CLICK Magazine , November 1943. Cover detail featuring, "I Guard Nazi Prisoners" by Pfc. Norm Saunders


This is a cropped view of the upper half of the cover of CLICK Magazine from November 1943 issue, almost two years into the war. CLICK was a photo-pictorial magazine of contemporary events, similar in size and content to LIFE magazine. The featured article, "I Guard Nazi Prisoners", appeared on page 16, and was written and illustrated by Norman Saunders, then a Pfc. (Private First Class) in the U. S. Army MPs (Military Police).


"I Guard Nazi Prisoners"

by Pfc. Norm Saunders

This account of life aboard a U. S. train carrying Nazi prisoners to internment camps is an authentic bit of after-the-battle reporting by an Army MP who was a civilian artist.

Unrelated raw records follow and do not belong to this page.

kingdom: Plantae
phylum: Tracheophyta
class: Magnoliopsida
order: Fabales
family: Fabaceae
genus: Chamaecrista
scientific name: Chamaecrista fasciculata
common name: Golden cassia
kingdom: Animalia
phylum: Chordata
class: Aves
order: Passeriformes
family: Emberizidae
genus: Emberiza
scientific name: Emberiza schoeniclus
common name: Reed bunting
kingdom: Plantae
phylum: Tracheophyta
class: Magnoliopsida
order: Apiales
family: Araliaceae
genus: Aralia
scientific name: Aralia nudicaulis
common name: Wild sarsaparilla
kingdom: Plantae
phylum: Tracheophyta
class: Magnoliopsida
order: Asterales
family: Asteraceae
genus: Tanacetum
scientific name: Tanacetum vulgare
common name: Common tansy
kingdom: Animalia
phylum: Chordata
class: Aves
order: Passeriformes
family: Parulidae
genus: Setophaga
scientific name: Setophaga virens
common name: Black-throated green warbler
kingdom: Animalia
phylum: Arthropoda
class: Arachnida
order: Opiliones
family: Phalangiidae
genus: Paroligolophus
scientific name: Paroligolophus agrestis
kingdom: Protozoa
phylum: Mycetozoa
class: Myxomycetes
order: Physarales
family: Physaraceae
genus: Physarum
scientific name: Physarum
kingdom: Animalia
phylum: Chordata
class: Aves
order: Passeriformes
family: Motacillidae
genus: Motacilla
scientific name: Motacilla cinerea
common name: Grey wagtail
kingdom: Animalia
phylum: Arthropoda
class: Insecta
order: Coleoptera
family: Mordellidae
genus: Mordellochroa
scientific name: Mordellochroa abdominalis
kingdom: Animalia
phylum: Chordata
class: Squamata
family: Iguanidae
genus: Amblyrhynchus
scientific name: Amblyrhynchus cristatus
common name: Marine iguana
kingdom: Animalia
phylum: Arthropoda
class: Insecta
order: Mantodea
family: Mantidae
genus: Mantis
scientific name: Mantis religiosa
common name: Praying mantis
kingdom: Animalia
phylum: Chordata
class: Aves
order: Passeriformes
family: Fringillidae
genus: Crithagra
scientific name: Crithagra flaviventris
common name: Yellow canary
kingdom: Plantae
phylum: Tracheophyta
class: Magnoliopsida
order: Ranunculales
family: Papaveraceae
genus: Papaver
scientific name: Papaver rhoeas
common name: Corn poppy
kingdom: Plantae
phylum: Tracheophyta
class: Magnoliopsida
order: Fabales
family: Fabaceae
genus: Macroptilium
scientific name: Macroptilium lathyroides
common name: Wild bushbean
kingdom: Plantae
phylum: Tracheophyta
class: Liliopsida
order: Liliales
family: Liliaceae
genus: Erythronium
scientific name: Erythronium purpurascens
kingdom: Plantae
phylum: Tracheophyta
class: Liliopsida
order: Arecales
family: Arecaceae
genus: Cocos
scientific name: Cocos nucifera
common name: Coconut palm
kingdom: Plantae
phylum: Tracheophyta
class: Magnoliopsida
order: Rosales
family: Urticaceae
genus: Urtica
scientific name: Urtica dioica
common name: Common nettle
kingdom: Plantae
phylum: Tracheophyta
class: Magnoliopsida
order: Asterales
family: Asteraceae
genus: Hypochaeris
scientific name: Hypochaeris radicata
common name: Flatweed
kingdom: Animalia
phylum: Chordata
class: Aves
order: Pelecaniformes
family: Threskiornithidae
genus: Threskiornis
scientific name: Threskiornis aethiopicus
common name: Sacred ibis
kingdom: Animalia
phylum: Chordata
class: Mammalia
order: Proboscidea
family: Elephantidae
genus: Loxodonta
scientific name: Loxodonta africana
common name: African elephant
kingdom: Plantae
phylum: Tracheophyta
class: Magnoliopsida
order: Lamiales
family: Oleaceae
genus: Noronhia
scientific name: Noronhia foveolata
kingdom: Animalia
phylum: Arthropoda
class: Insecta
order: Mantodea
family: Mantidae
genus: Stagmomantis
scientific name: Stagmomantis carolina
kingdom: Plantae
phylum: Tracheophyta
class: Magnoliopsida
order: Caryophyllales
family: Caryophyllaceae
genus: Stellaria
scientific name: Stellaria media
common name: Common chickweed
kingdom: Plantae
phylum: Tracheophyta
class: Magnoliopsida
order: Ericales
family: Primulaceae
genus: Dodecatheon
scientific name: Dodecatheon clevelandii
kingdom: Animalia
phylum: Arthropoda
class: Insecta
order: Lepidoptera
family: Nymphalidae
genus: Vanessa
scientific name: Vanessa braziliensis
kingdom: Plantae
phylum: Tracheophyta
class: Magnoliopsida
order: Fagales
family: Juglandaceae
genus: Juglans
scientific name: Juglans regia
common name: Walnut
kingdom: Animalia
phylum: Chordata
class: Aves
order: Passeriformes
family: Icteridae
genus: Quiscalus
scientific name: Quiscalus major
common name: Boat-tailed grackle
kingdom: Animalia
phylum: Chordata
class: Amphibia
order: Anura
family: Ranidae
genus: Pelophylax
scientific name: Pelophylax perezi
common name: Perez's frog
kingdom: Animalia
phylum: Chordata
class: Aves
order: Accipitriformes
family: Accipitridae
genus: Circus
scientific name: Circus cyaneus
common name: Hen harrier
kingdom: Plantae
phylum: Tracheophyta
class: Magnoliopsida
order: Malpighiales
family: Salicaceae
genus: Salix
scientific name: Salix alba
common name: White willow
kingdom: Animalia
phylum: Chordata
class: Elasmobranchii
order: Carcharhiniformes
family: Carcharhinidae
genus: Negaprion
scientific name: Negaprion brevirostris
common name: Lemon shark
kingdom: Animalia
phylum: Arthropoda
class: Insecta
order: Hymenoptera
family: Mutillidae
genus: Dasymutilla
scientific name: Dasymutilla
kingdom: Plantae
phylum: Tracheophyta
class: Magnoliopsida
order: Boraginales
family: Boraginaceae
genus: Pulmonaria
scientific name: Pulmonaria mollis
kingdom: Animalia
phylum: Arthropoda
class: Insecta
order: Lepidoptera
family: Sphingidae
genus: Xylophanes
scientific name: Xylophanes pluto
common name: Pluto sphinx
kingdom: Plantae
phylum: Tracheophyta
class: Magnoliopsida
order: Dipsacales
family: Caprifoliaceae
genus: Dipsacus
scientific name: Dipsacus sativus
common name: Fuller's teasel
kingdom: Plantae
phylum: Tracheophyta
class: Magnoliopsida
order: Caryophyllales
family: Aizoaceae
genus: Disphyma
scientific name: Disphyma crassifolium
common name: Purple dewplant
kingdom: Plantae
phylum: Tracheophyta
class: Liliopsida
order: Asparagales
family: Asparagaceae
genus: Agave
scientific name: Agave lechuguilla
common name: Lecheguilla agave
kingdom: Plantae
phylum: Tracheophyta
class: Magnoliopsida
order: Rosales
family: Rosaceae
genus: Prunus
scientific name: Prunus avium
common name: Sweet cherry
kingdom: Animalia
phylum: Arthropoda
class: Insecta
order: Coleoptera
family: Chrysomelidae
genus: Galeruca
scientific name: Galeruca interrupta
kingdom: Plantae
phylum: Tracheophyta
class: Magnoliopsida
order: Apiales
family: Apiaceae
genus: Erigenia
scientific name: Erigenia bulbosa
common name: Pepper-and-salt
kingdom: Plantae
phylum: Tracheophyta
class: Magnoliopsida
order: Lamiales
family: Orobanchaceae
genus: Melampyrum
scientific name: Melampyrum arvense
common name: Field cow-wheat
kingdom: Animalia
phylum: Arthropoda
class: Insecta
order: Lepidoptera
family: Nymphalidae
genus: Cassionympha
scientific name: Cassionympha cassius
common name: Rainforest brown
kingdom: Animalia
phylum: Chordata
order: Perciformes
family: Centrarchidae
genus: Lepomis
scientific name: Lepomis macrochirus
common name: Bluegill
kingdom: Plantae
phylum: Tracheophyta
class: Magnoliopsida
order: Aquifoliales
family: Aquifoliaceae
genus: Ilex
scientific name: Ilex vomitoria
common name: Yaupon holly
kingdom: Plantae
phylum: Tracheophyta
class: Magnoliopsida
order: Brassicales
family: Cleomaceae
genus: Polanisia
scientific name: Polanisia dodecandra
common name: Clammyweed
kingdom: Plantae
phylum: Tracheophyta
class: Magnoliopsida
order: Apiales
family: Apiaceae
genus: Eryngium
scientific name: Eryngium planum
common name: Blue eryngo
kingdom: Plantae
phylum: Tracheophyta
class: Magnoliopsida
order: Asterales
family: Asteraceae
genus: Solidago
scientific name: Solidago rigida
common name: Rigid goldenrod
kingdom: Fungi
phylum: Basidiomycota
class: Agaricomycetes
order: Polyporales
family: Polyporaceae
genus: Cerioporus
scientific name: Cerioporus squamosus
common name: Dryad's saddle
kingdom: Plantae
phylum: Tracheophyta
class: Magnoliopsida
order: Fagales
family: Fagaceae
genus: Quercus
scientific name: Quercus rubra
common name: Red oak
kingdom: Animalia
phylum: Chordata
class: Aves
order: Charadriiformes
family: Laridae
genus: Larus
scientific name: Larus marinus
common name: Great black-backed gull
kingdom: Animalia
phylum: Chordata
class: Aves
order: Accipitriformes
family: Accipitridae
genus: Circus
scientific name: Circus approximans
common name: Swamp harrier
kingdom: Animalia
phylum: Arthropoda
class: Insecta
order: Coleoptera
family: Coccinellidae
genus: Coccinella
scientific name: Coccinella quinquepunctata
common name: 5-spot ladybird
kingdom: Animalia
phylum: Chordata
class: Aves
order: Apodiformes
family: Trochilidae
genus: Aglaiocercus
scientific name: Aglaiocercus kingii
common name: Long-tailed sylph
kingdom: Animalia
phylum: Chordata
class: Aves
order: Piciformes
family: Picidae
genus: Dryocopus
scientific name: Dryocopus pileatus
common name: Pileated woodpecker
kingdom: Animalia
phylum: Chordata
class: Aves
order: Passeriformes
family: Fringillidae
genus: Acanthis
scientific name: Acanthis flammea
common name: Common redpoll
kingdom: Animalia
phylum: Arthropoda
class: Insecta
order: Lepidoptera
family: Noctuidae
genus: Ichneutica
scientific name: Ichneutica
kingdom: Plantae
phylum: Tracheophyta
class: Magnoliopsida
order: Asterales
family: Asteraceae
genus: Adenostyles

That his eye missed no telling detail is evident from both his first-person story below and his on-the-spot pencil sketches on these pages. - EDITOR

Artist Norm Saunders juggles sketch-pad and tommy-gun

Until I was assigned as an Interior Guard on a Prisoner of War train, the only German soldiers I had seen were in newsreels and training films.

The thousands I have seen since then look and act much as the first 50 did. They are shorter than American soldiers by half a head or more, and they are younger - their ages vary from 15 to 40, but the majority appear to be 18 or 19.

 

Once in the U.S., Axis prisoners are herded into trains bound for camps in interior. Uniforms are a motley of their own and allied armies'.

 

After being herded into a coach and placed three in a double seat, the first thing they look for is the water cooler. After Africa, they have little faith in any water supply.

And hungry! They're the hungriest lot I ever saw. At meal time, we bring bread. then potatoes, then meat, and next a salad or vegetables, with coffee last. Sauerkraut and frankfurters are a real treat to them, and ice cream just tops everything. They simply can't believe ice cream.

 

 

Nazi captives en route eat as if starved, They're crazy for ice cream. Each coach carries 50 prisoners. Only one may move about at a time.

 

Picnic plates and utensils amaze them, and they say "America must be kaput" - nothing left but paper plates. When we throw the dishes away, they are flabbergasted by our extravagance! After washing and shaving, they'll dry themselves with a dirty old towel day after day, rolling it up and restoring it to their packs. They never use the paper towels furnished them until we show them how.

Their craving for candy and chewing gum is as great as for cigarettes. They are allowed to smoke for 30 minutes after each meal. The miserliness with which they save butts speaks for the quality and quantity they are used to.